Out of bananas and would like to do some shopping but we have more sheep to go and I don't want to go anywhere right now.
Curious but why are you feeding milk replacer? I use whole store milk for goats and hear it works well for sheep, too. Milk replacer is nasty stuff! It might be worth doing a little research on, I find the milk from the store to be cheaper and MUCH more convenient.
 
I would be concerned if you didn’t question life choices at one time or another. We all do that.

Since I’ve been home on disability, I’ve been doing a lot of thinking. I’m also pondering why other people’s life choices have affect me. One of our tenants has stopped paying rent. She had an accident and was out of work for a couple of weeks so we were ok with her paying late—she’s lived here 5 years. But it’s beyond that now. She’s been making poor choices and now it’s affecting me. I certainly don’t need the added stress of an eviction while caring for dad with cancer, maintaining my health and job at the same time.

All of this reminds me something the Dowager Countess said

View attachment 175126

It's McGonagall! LOL

( she was one of my favorite Harry Potter characters)\

But yes, life sucks and then you die. I have said that many times. If I had stayed and married a farmer, I would have probably died from cancer at age 30 or got into a car accident and in a wheelchair or something....

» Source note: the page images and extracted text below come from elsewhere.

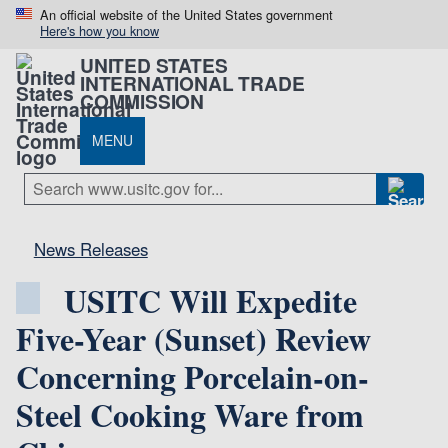
An official website of the United States government
Here's how you know
UNITED STATES
INTERNATIONAL TRADE
COMMISSION
MENU
News Releases
USITC Will Expedite
Five-Year (Sunset) Review
Concerning Porcelain-on-
Steel Cooking Ware from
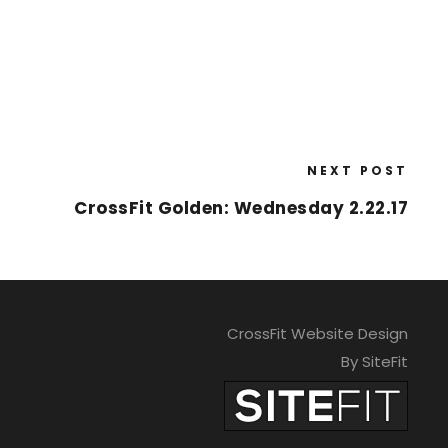
NEXT POST
CrossFit Golden: Wednesday 2.22.17
CrossFit Website Design
By SiteFit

We never know the alternate reality
 
Curious but why are you feeding milk replacer? I use whole store milk for goats and hear it works well for sheep, too. Milk replacer is nasty stuff! It might be worth doing a little research on, I find the milk from the store to be cheaper and MUCH more convenient.
I use both, first the milk replacer ( lamb milk replacer not cow) and later on when they get bigger regular store milk ( which is cheaper). Ours tend to get diareah from store milk if I feed it right away.
What I like best is if we have a milk goat and I can feed them goat milk, but the goats are not due until the end of the month
Plus if you have a lot, I run out of fridge space for the milk containers ( last year we had 5 bottle lambs, all the ewes had too many, and one rejected all her lambs , she went to the auction)
I did freeze some goat colostrum last year and gave it to the tiny one, but he is not doing too great. I am not sure he will make it. The other one didn't finish her bottle this morning, I think she might be getting milk from various ewes LOL, seen her do it. She jumps right in there just as soon as they start on the feed and goes to the next one as soon as the mom figures its not hers
 
It's McGonagall! LOL

( she was one of my favorite Harry Potter characters)\

But yes, life sucks and then you die. I have said that many times. If I had stayed and married a farmer, I would have probably died from cancer at age 30 or got into a car accident and in a wheelchair or something....

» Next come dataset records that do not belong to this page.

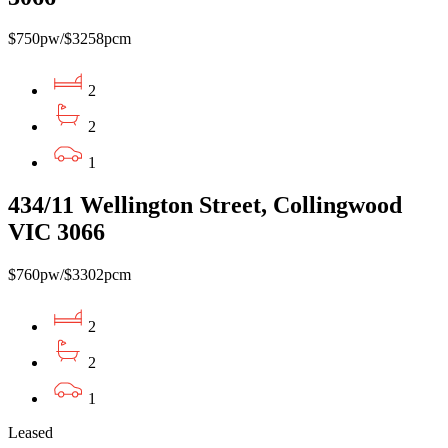
$750pw/$3258pcm
2
2
1
434/11 Wellington Street, Collingwood
VIC 3066
$760pw/$3302pcm
2
2
1
Leased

We never know the alternate reality
It's kind of funny how different people look at things. Life is what a person chooses to make out of it. To the wife and I, life is wonderful. We live on a large parcel of land that we've always dreamed of, and are doing everything that we ever wanted to do. We traveled around the world many times, and have no desire to travel now. We chose careers that allowed us to live anywhere we wanted to, and the time off (up to 7 months paid vacation per year) to live how we wanted. We have zero complaints about life, or the choices that we made over the years. Family is all health and happy and are living where they want to be. And that's what really matters.